「JENESYS2.0」第十九回中国教育関係者代表団

 2014年12月2日から12月7日までの6日間、第十九回中国教育関係者代表団一行63名(団長=王占起 中国日本友好協会政治交流部・部長)が来日した。本団は、北京市の小・中・高等学校の教員並びに教育関係者で構成され、外務省が実施する「JENESYS2.0」の一環として招聘した。

 代表団は、東京、千葉、大阪、京都にて、各種教育機関など専門分野に関する訪問・視察を通して、日本の教育関係者と交流したほか、世界遺産などの参観、日本文化体験など、さまざまなプログラムを通じて包括的な対日理解を深めた。

 

日本の教育制度、各校の特色ある教育実情を理解

 代表団は、東京で品川区立小中一貫校豊葉の杜学園を訪問した。学校概要説明では、小中一貫校の特色ある教育理念に多くの団員が共感、感動したほか、かわいい低学年児童による合唱・踊りなどのパフォーマンスで歓迎された。また文部科学省より、日本の学習指導要領や授業カリキュラム、グローバルリーダー育成に資する教育に関する講義を受けた。団員からは教学の評価、生徒の評価方法、スーパーグローバルハイスクール制度やそれに伴う英語教育に関する質問が多く出された。千葉では渋谷教育学園幕張中学校・高等学校を訪問し、グループに分かれて授業・施設を見学した。教職員との懇談では、私立中高一貫校の特色ある取り組みや、国際教育に重点を置いた学習などについて説明を受け、活発に意見交換が行われた。

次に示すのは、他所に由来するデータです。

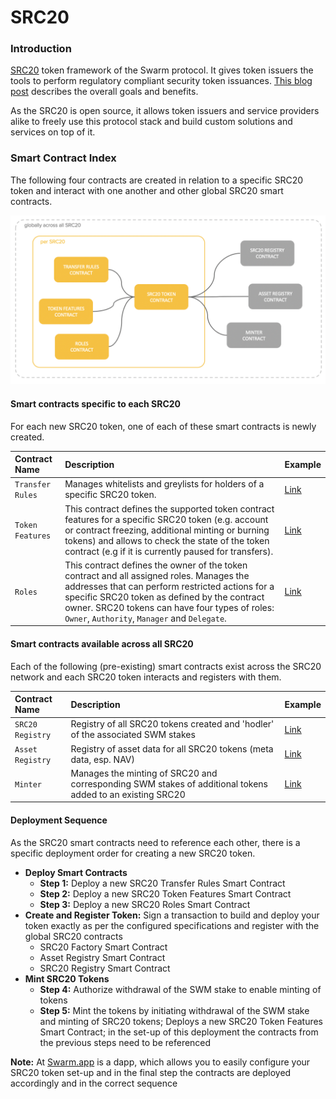 # SRC20

### Introduction

[SRC20](https://www.swarm.fund/src20) token framework of the Swarm protocol. It gives token issuers the tools to perform regulatory compliant security token issuances. [This blog post](https://medium.com/swarmfund/smart-contracts-upgrade-bd0da3b736ea) describes the overall goals and benefits.

As the SRC20 is open source, it allows token issuers and service providers alike to freely use this protocol stack and build custom solutions and services on top of it.

### Smart Contract Index

The following four contracts are created in relation to a specific SRC20 token and interact with one another and other global SRC20 smart contracts.

![](../../.gitbook/assets/scr20-overview.png)

#### Smart contracts specific to each SRC20

For each new SRC20 token, one of each of these smart contracts is newly created.

| Contract Name | Description | Example |
| :--- | :--- | :--- |
| `Transfer Rules` | Manages whitelists and greylists for holders of a specific SRC20 token. | [Link](https://ropsten.etherscan.io/address/0xad872227FBCEE4271a2F89C4c9B7df0cc86E0e71#code) |
| `Token Features` | This contract defines the supported token contract features for a specific SRC20 token \(e.g. account or contract freezing, additional minting or burning tokens\) and allows to check the state of the token contract \(e.g if it is currently paused for transfers\). | [Link](https://ropsten.etherscan.io/address/0x31830850853A9fa8cb7CC7Fbf5bD5f807B8B5B8e#code) |
| `Roles` | This contract defines the owner of the token contract and all assigned roles. Manages the addresses that can perform restricted actions for a specific SRC20 token as defined by the contract owner. SRC20 tokens can have four types of roles: `Owner`, `Authority`, `Manager` and `Delegate`. | [Link](https://ropsten.etherscan.io/address/0x32da71b47888a8c900761dff4fecd37c2e2da654#code) |

#### Smart contracts available across all SRC20

Each of the following \(pre-existing\) smart contracts exist across the SRC20 network and each SRC20 token interacts and registers with them.

| Contract Name | Description | Example |
| :--- | :--- | :--- |
| `SRC20 Registry` | Registry of all SRC20 tokens created and 'hodler' of the associated SWM stakes | [Link](https://ropsten.etherscan.io/address/0xf37fdada55b07838cb865d9f2a9d449109eb9521#code) |
| `Asset Registry` | Registry of asset data for all SRC20 tokens \(meta data, esp. NAV\) | [Link](https://ropsten.etherscan.io/address/0x54f9b26edc46bd4beaf70ab2771b7ec178241932#code) |
| `Minter` | Manages the minting of SRC20 and corresponding SWM stakes of additional tokens added to an existing SRC20 | [Link](https://ropsten.etherscan.io/address/0xe0e57388e696c4db04643147070532111b21b8e8#code) |

#### Deployment Sequence

As the SRC20 smart contracts need to reference each other, there is a specific deployment order for creating a new SRC20 token.

* **Deploy Smart Contracts**
  * **Step 1:** Deploy a new SRC20 Transfer Rules Smart Contract
  * **Step 2:** Deploy a new SRC20 Token Features Smart Contract
  * **Step 3:** Deploy a new SRC20 Roles Smart Contract
* **Create and Register Token:** Sign a transaction to build and deploy your token exactly as per the configured specifications and register with the global SRC20 contracts
  * SRC20 Factory Smart Contract
  * Asset Registry Smart Contract 
  * SRC20 Registry Smart Contract
* **Mint SRC20 Tokens**
  * **Step 4:** Authorize withdrawal of the SWM stake to enable minting of tokens
  * **Step 5:** Mint the tokens by initiating withdrawal of the SWM stake and minting of SRC20 tokens; Deploys a new SRC20 Token Features Smart Contract; in the set-up of this deployment the contracts from the previous steps need to be referenced 

**Note:** At  [Swarm.app](https://swarm.app/) is a dapp, which allows you to easily configure your SRC20 token set-up and in the final step the contracts are deployed accordingly and in the correct sequence

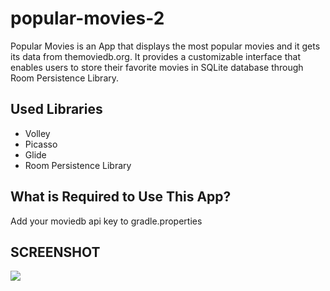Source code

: # popular-movies-2
Popular Movies is an App that displays the most popular movies and it gets its data from themoviedb.org. It provides a customizable interface that enables users to store their favorite movies in SQLite database through Room Persistence Library.

## Used Libraries
* Volley
* Picasso
* Glide
* Room Persistence Library


## What is Required to Use This App?
Add your moviedb api key to gradle.properties

## SCREENSHOT

![](https://thumbs.gfycat.com/NegligibleDeliriousBarnacle-size_restricted.gif)
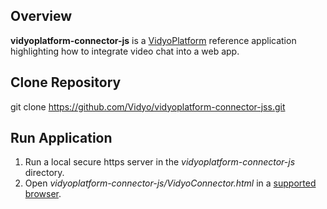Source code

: ## Overview
**vidyoplatform-connector-js** is a [VidyoPlatform](https://vidyo.github.io/vidyoplatform.github.io) reference application highlighting how to integrate video chat into a web app.

## Clone Repository
git clone https://github.com/Vidyo/vidyoplatform-connector-jss.git

## Run Application
1. Run a local secure https server in the *vidyoplatform-connector-js* directory.
2. Open *vidyoplatform-connector-js/VidyoConnector.html* in a [supported browser](https://vidyo.github.io/vidyoplatform.github.io/#javascript).
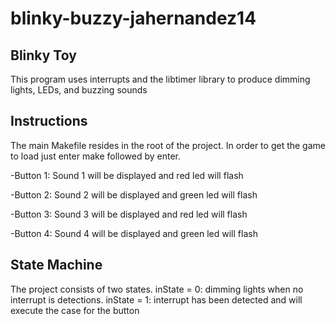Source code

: # blinky-buzzy-jahernandez14

## Blinky Toy

This program uses interrupts and the libtimer library to produce dimming lights, LEDs, and buzzing sounds

## Instructions

The main Makefile resides in the root of the project. In order to get the game to load just enter make followed by enter.

-Button 1: Sound 1 will be displayed and red led will flash

-Button 2: Sound 2 will be displayed and green led will flash

-Button 3: Sound 3 will be displayed and red led will flash

-Button 4: Sound 4 will be displayed and green led will flash

## State Machine

The project consists of two states. inState = 0: dimming lights when no interrupt is detections. inState = 1: interrupt has been detected and will execute the case for the button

 大阪では、大阪教育大学附属高等学校平野校舎を訪れ、同大学附属平野中学校を含めた国立大学附属高校・中学の教育概要について紹介を受けた。また大阪府教育委員会との懇談会に参加し、日本全体の教育事情、大阪府の教育方針、問題点・課題点に対する取り組みなどについて説明を受けた後、それぞれの教育事情について意見を交換した。

 各種教育機関の訪問・視察、関係者との交流を通じて、団員は日本の教育制度について理解を深めた。

 

歴史文化や自然など、日本の魅力に触れる

 そのほか一行は、東京にてパナソニックセンター東京や浅草寺を視察・参観した。京都では周恩来詩碑のある嵐山や、世界遺産の金閣寺を参観、日本の伝統文化である友禅染めも体験、大阪では大阪城を参観した。多彩な活動を通じて日本の文化、歴史、自然に親しみ、さまざまなクールジャパンに触れることができた。

 団員からは、「日本の教育現場で実践されているさまざまな取り組みについて大いに啓発を受けた。今回の訪問で、学んだこと、体験を、まわりの教職員と共有し、自身の教育現場で実践してきたい」「日本の教育理念や、責任感を持って教育に取り組んでいる先生方の姿が印象に残った」「青年教師の一人として、自身の目で見た本当の日本を子どもたちに伝え、日中友好に貢献したい」など思い思いの感想が聞かれた。6日間の訪日活動を通し、それぞれが今回の訪日で得た成果を今後の職務や生活に生かしていこうと強く意識する貴重な機会となった。